● **The problem**
Copy out every line of the data where the word "their" is found.

※

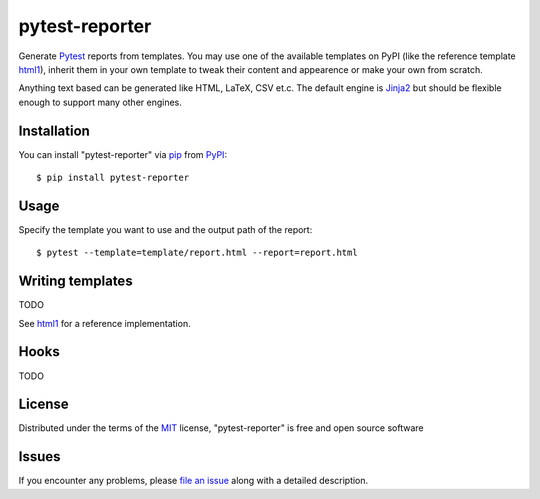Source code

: ===============
pytest-reporter
===============

.. image:: https://img.shields.io/pypi/v/pytest-reporter.svg
    :target: https://pypi.org/project/pytest-reporter
    :alt: PyPI version

Generate `Pytest`_ reports from templates. You may use one of the available
templates on PyPI (like the reference template `html1`_), inherit them in your
own template to tweak their content and appearence or make your own from scratch.

Anything text based can be generated like HTML, LaTeX, CSV et.c.
The default engine is `Jinja2`_ but should be flexible enough to support many
other engines.


Installation
------------

You can install "pytest-reporter" via `pip`_ from `PyPI`_::

    $ pip install pytest-reporter


Usage
-----

Specify the template you want to use and the output path of the report::

    $ pytest --template=template/report.html --report=report.html


Writing templates
-----------------

TODO

See `html1`_ for a reference implementation.


Hooks
-----

TODO


License
-------

Distributed under the terms of the `MIT`_ license, "pytest-reporter" is free and open source software


Issues
------

If you encounter any problems, please `file an issue`_ along with a detailed description.

.. _`html1`: https://pypi.org/project/pytest-reporter-html1
.. _`Jinja2`: https://jinja.palletsprojects.com/
.. _`MIT`: http://opensource.org/licenses/MIT
.. _`file an issue`: https://github.com/christiansandberg/pytest-reporter/issues
.. _`pytest`: https://github.com/pytest-dev/pytest
.. _`tox`: https://tox.readthedocs.io/en/latest/
.. _`pip`: https://pypi.org/project/pip/
.. _`PyPI`: https://pypi.org/project
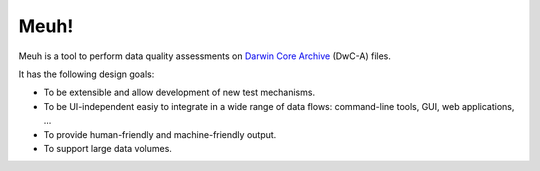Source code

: Meuh!
=====

Meuh is a tool to perform data quality assessments on `Darwin Core Archive`_ (DwC-A) files.

It has the following design goals:

- To be extensible and allow development of new test mechanisms.
- To be UI-independent easiy to integrate in a wide range of data flows: command-line tools, GUI, web applications, ...
- To provide human-friendly and machine-friendly output.
- To support large data volumes.

.. _Darwin Core Archive: http://en.wikipedia.org/wiki/Darwin_Core_Archive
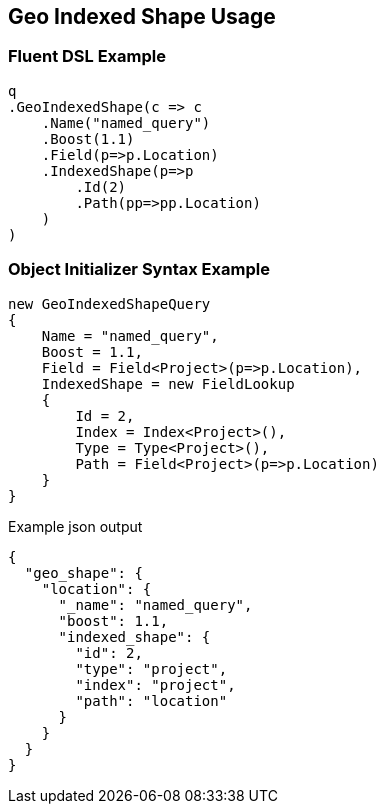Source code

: :ref_current: https://www.elastic.co/guide/en/elasticsearch/reference/master

:github: https://github.com/elastic/elasticsearch-net

:nuget: https://www.nuget.org/packages

////
IMPORTANT NOTE
==============
This file has been generated from https://github.com/elastic/elasticsearch-net/tree/master/src/Tests/QueryDsl/Geo/Shape/IndexedShape/GeoIndexedShapeUsageTests.cs. 
If you wish to submit a PR for any spelling mistakes, typos or grammatical errors for this file,
please modify the original csharp file found at the link and submit the PR with that change. Thanks!
////

[[geo-indexed-shape-usage]]
== Geo Indexed Shape Usage

=== Fluent DSL Example

[source,csharp]
----
q
.GeoIndexedShape(c => c
    .Name("named_query")
    .Boost(1.1)
    .Field(p=>p.Location)
    .IndexedShape(p=>p
        .Id(2)
        .Path(pp=>pp.Location)
    )
)
----

=== Object Initializer Syntax Example

[source,csharp]
----
new GeoIndexedShapeQuery
{
    Name = "named_query",
    Boost = 1.1,
    Field = Field<Project>(p=>p.Location),
    IndexedShape = new FieldLookup
    {
        Id = 2,
        Index = Index<Project>(),
        Type = Type<Project>(),
        Path = Field<Project>(p=>p.Location)
    }
}
----

[source,javascript]
.Example json output
----
{
  "geo_shape": {
    "location": {
      "_name": "named_query",
      "boost": 1.1,
      "indexed_shape": {
        "id": 2,
        "type": "project",
        "index": "project",
        "path": "location"
      }
    }
  }
}
----

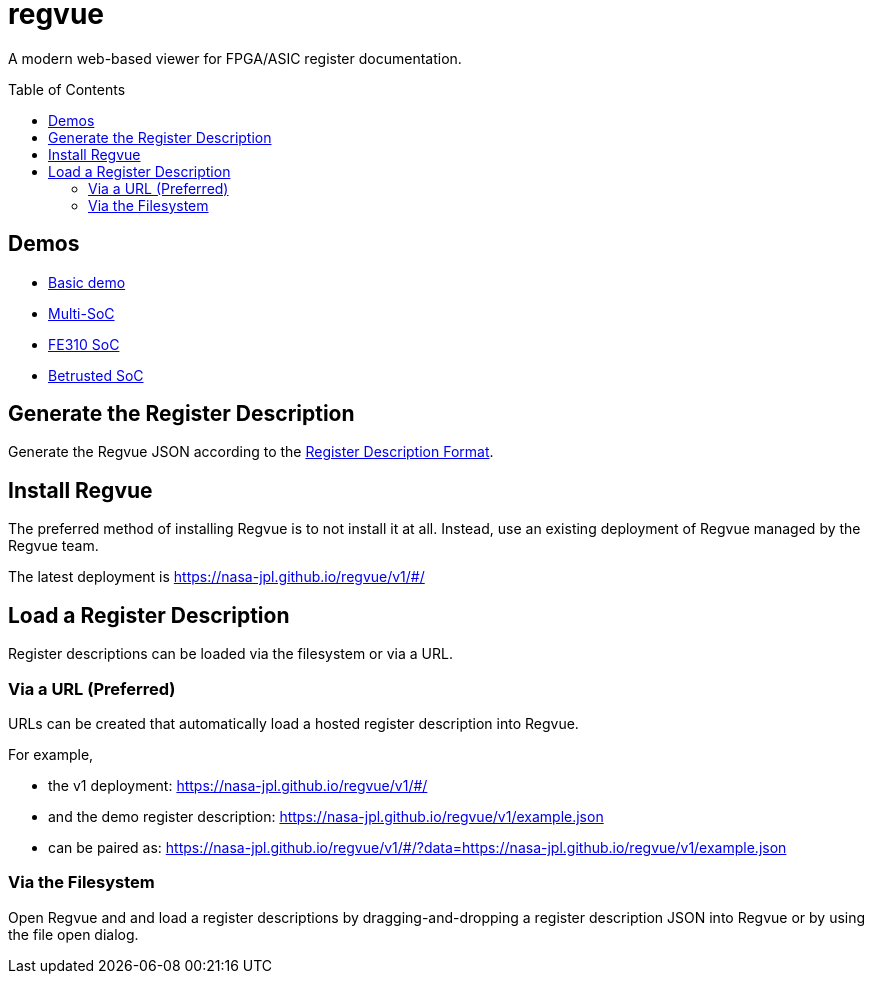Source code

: = regvue
:imagesdir: images
:toc: macro

:latest_deployment: v1
:deployment_url: https://nasa-jpl.github.io/regvue/{latest_deployment}/#/
:demo_register_description: https://github.jpl.nasa.gov/regvue/regvue/raw/main/app/public/example.json
:demo_register_description: https://nasa-jpl.github.io/regvue/v1/example.json

A modern web-based viewer for FPGA/ASIC register documentation.

toc::[]

== Demos

* https://nasa-jpl.github.io/regvue/v1/#/?data=example.json[Basic demo]
* https://nasa-jpl.github.io/regvue/v1.1.3/#/?data=https://nasa-jpl.github.io/regvue/demos/various/all.json[Multi-SoC]
* https://nasa-jpl.github.io/regvue/v1.1.3/#/?data=https://nasa-jpl.github.io/regvue/demos/fe310/fe320.json[FE310 SoC]
* https://nasa-jpl.github.io/regvue/v1.1.3/#/?data=https://nasa-jpl.github.io/regvue/demos/betrusted/betrusted.svd.json[Betrusted SoC]

== Generate the Register Description

Generate the Regvue JSON according to the link:schema/register-description-format.adoc[Register Description Format].

== Install Regvue

The preferred method of installing Regvue is to not install it at all.
Instead, use an existing deployment of Regvue managed by the Regvue team.

The latest deployment is {deployment_url}

== Load a Register Description

Register descriptions can be loaded via the filesystem or via a URL.

=== Via a URL (Preferred)

URLs can be created that automatically load a hosted register description into Regvue.

For example,

* the {latest_deployment} deployment: {deployment_url}

* and the demo register description: {demo_register_description}

* can be paired as: {deployment_url}?data={demo_register_description}

=== Via the Filesystem

Open Regvue and and load a register descriptions by dragging-and-dropping a register description JSON into Regvue or by using the file open dialog.

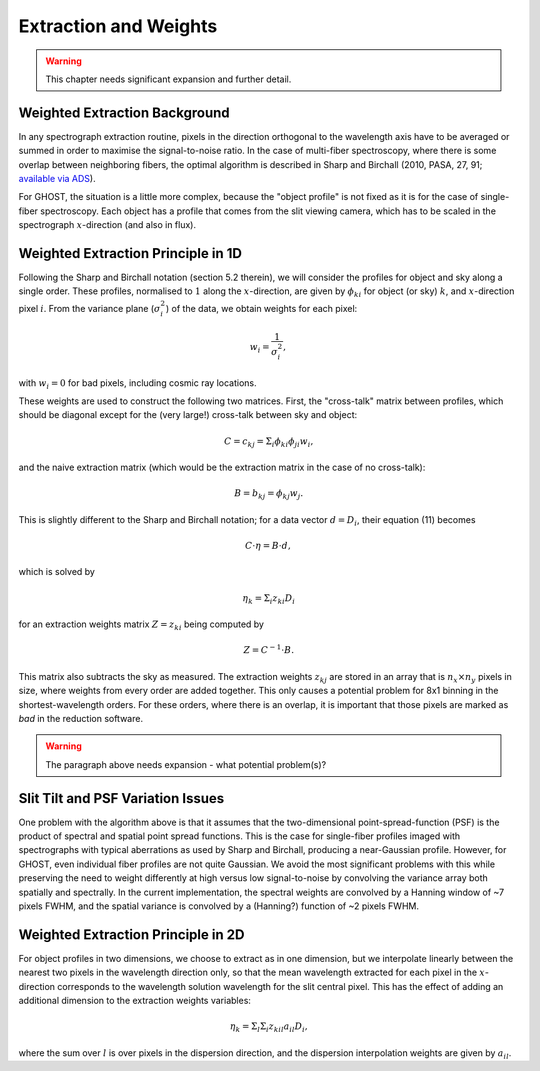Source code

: .. extraction:

.. _GHOST_extraction_weights:

**********************
Extraction and Weights
**********************

.. warning:: This chapter needs significant expansion and further detail.

Weighted Extraction Background
==============================

In any spectrograph extraction routine, pixels in the direction orthogonal to the 
wavelength axis have to be averaged or summed in order to maximise the
signal-to-noise ratio.
In the case of multi-fiber spectroscopy, where there is some overlap between neighboring
fibers, the optimal algorithm is described in
Sharp and Birchall (2010, PASA, 27, 91;
`available via ADS <http://adsabs.harvard.edu/abs/2010PASA...27...91S>`_).

For GHOST, the situation is a little more complex, because the "object profile" is not
fixed as it is for the case of single-fiber spectroscopy. Each object has a profile
that comes from the slit viewing camera, which has to be scaled in the
spectrograph :math:`x`-direction (and also in flux).

Weighted Extraction Principle in 1D
===================================

Following the Sharp and Birchall notation (section 5.2 therein), we will
consider the profiles
for object and sky along a single order. These profiles, normalised to :math:`1`
along the :math:`x`-direction, are given by :math:`\phi_{ki}` for
object (or sky) :math:`k`, and :math:`x`-direction pixel :math:`i`.
From the variance plane (:math:`\sigma_i^2`) of the data, we obtain weights
for each pixel:

.. math::
    w_i = \frac{1}{\sigma_i^2},
    
with :math:`w_i=0` for bad pixels, including cosmic ray locations.

These weights are used to construct the following two matrices. First, the "cross-talk"
matrix between profiles, which should be diagonal except for the (very large!) 
cross-talk between sky and object:

.. math::
    C = c_{kj} = \Sigma_i \phi_{ki} \phi_{ji} w_i\textrm{,}

and the naive extraction matrix (which would be the extraction matrix in the case of
no cross-talk):

.. math::
    B = b_{kj} = \phi_{kj} w_j\textrm{.}

This is slightly different to the Sharp and Birchall notation; for a data vector
:math:`d=D_i`, their equation (11) becomes

.. math::
    C \cdot \eta = B \cdot d,
    
which is solved by

.. math::
    \eta_k = \Sigma_i z_{ki} D_i
    
for an extraction weights matrix :math:`Z=z_{ki}` being computed by

.. math::
    Z = C^{-1} \cdot B\textrm{.}

This matrix also subtracts the sky as measured. The extraction weights :math:`z_{kj}` 
are stored in an array that is :math:`n_x \times n_y` pixels
in size, where weights from every order are added together. This only causes a potential
problem for 8x1 binning in the shortest-wavelength orders. For these orders, where there
is an overlap, it is important that those pixels are marked as `bad` in the reduction 
software.

.. warning:: The paragraph above needs expansion - what potential problem(s)?

Slit Tilt and PSF Variation Issues
==================================

One problem with the algorithm above is that it assumes that the two-dimensional 
point-spread-function (PSF) is the product of spectral and spatial point spread functions.
This is the case for single-fiber profiles imaged with spectrographs with typical
aberrations as used by Sharp and Birchall, producing a near-Gaussian profile. 
However, for GHOST, even individual
fiber profiles are not quite Gaussian. We avoid the most significant problems with this
while preserving the need to weight differently at high versus low signal-to-noise by
convolving the variance array both spatially and spectrally. In the current implementation,
the spectral weights are convolved by a Hanning window of ~7 pixels FWHM, and the spatial
variance is convolved by a (Hanning?) function of ~2 pixels FWHM.

Weighted Extraction Principle in 2D
===================================

For object profiles in two dimensions, we choose to extract as in one dimension, but
we interpolate linearly between the nearest two pixels in the wavelength direction only, 
so that the mean wavelength extracted for each pixel in the :math:`x`-direction corresponds
to the wavelength solution wavelength for the slit central pixel. This has the effect
of adding an additional dimension to the extraction weights variables:

.. math::
    \eta_k = \Sigma_l \Sigma_i z_{kil} a_{il} D_i\textrm{,}

where the sum over :math:`l` is over pixels in the dispersion direction, and the dispersion
interpolation weights are given by :math:`a_{il}`.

※

● **Your solution**
own template to tweak their content and appearence or make your own from scratch.
:math:`d=D_i`, their equation (11) becomes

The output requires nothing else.